I am late with this; Paint.NET 3.0 was released at the end of last month. It deserves more publicity, since it is of high quality. If you have .NET Framework 2.0, Download it here.
The application is fine for general use; I may switch to it from my old favourite Paint Shop Pro, for trimming and touching up screen captures. One feature I like is the way it handles multiple documents. A thumbnail of each open document appears at top right, in a fat toolbar; click a thumbnail to switch to that document.
Paint.NET is particularly interesting for developers. It is written in C#, and started out as a design project; as I understand it, one of the intentions was to discover whether Microsoft’s .NET Framework was up to the task, given that image applications do a lot of intensive number-crunching. Most of the code is C# but not quite all. There is a shell extension written in C++ and some use of PInvoke and COM interop. I get the impression that the chief developer Rick Brewster is now more interested in creating an excellent application than in proving a point about .NET.

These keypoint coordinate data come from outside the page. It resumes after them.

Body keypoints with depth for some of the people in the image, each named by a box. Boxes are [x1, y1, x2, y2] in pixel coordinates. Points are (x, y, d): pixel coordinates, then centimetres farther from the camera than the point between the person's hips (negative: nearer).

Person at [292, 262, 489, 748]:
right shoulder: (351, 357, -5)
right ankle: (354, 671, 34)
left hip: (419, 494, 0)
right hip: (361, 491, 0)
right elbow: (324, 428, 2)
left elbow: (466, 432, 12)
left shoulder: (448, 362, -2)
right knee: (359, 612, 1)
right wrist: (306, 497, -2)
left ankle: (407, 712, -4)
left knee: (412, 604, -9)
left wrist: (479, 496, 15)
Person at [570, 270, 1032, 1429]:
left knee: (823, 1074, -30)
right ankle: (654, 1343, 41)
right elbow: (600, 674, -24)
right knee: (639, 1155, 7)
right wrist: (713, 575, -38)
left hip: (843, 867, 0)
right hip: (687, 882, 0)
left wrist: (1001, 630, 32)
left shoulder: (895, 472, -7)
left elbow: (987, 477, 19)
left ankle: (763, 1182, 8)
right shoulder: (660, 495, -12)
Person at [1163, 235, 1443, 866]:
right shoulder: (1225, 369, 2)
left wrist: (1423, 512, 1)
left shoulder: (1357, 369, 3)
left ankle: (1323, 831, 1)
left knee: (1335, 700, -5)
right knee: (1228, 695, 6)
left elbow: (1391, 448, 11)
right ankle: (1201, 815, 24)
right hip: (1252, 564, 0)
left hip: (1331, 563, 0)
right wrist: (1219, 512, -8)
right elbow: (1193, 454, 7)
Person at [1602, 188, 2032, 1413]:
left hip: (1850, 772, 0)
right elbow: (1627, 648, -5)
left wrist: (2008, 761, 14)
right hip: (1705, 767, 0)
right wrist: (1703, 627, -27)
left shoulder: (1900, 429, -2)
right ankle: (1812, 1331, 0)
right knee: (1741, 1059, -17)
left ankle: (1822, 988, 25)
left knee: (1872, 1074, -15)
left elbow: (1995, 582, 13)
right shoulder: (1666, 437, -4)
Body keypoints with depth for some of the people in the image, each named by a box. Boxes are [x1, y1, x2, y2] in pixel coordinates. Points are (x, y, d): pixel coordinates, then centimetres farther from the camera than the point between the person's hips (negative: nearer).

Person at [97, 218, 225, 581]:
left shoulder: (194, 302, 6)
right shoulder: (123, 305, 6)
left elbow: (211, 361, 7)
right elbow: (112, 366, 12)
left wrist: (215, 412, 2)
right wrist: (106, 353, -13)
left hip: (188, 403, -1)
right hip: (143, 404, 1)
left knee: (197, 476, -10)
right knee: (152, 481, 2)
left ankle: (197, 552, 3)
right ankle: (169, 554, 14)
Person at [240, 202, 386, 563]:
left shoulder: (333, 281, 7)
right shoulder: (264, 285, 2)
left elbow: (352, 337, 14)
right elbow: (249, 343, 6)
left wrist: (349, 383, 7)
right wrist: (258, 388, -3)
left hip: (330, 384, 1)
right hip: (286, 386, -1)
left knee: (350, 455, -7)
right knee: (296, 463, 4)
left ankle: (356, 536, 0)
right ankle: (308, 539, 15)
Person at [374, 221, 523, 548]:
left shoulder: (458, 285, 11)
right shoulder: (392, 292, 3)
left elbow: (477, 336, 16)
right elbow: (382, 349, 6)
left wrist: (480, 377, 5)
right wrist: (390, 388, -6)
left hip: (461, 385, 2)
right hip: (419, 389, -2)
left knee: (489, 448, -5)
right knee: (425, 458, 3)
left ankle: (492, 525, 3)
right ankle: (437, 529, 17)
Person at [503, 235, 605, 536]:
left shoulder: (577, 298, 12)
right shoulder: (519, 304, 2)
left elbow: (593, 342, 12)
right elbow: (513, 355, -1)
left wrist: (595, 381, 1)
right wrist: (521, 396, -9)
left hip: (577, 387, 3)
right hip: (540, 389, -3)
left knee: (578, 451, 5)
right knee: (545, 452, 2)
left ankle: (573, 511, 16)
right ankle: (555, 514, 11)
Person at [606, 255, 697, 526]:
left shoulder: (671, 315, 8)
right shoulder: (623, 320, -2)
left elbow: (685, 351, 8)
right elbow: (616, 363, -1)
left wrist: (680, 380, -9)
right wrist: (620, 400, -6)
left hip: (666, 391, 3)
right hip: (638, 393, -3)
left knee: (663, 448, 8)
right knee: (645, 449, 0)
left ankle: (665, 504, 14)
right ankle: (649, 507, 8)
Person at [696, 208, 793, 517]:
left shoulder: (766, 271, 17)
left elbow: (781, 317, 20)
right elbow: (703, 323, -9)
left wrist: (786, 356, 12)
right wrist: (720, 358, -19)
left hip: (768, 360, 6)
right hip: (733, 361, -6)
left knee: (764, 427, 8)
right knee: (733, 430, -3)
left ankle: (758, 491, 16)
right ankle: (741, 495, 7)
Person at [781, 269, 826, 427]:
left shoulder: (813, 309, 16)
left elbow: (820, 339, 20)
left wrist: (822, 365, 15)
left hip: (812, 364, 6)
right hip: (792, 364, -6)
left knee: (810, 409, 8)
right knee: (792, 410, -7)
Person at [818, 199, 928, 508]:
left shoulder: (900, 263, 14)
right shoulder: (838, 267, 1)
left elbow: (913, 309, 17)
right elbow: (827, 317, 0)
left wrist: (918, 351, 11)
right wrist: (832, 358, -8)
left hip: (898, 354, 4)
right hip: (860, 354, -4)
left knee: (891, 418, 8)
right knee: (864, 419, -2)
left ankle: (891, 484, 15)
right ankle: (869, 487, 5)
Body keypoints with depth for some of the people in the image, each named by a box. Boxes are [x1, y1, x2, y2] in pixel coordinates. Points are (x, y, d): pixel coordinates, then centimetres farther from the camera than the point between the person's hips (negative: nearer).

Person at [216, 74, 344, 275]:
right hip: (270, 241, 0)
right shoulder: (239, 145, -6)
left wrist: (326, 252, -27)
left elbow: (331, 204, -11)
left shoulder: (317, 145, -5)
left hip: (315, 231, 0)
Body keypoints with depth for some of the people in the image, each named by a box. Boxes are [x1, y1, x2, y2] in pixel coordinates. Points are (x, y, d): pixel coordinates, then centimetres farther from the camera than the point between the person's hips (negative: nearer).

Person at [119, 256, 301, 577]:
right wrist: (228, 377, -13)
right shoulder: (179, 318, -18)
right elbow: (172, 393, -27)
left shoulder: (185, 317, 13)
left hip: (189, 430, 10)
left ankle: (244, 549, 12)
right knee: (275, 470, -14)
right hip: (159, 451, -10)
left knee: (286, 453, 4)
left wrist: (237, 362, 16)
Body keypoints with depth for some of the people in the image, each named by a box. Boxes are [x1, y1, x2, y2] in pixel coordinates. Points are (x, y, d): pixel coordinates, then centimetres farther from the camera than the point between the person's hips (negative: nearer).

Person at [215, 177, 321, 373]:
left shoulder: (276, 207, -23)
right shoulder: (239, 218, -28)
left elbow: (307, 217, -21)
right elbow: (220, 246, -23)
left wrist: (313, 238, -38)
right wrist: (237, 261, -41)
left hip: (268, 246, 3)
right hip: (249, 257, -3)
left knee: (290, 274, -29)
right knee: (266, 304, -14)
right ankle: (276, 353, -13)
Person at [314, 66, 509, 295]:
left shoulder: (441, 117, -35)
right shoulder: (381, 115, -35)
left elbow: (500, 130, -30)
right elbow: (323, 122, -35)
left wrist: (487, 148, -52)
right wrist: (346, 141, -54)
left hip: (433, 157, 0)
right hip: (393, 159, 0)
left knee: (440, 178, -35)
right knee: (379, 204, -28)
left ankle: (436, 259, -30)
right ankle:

One point of interest is the user of multi-threading for optimized performance on multicore processors. Brewster has recently posted his performance tests on various processors from two to eight cores:
The 8-core system is frightfully fast, and it’s very clear that having rendering code optimized for multiple threads is a big win. However, I will be honest and state that the performance scaling is not at the level I was hoping for: we’re already seeing diminishing returns at this point! In general, I am seeing gains of about 3.0x on a quad-core system, and 5.1x on an 8-core system (compared to running with only 1 thread). Unfortunately, I do not have an 8-core Opteron system to compare against which might provide some more meaty information to chew on (does it scale better? worse?).
I take his point, though a 5.1x gain on an 8-core system strikes me as decent. I recommend downloading the source code and taking a look; it is well commented and has workarounds for various System.Windows.Forms annoyances. Before you ask the obvious question, Brewster recently commented in the Paint.NET forum that he has not yet looked at WPF (Windows Presentation Foundation).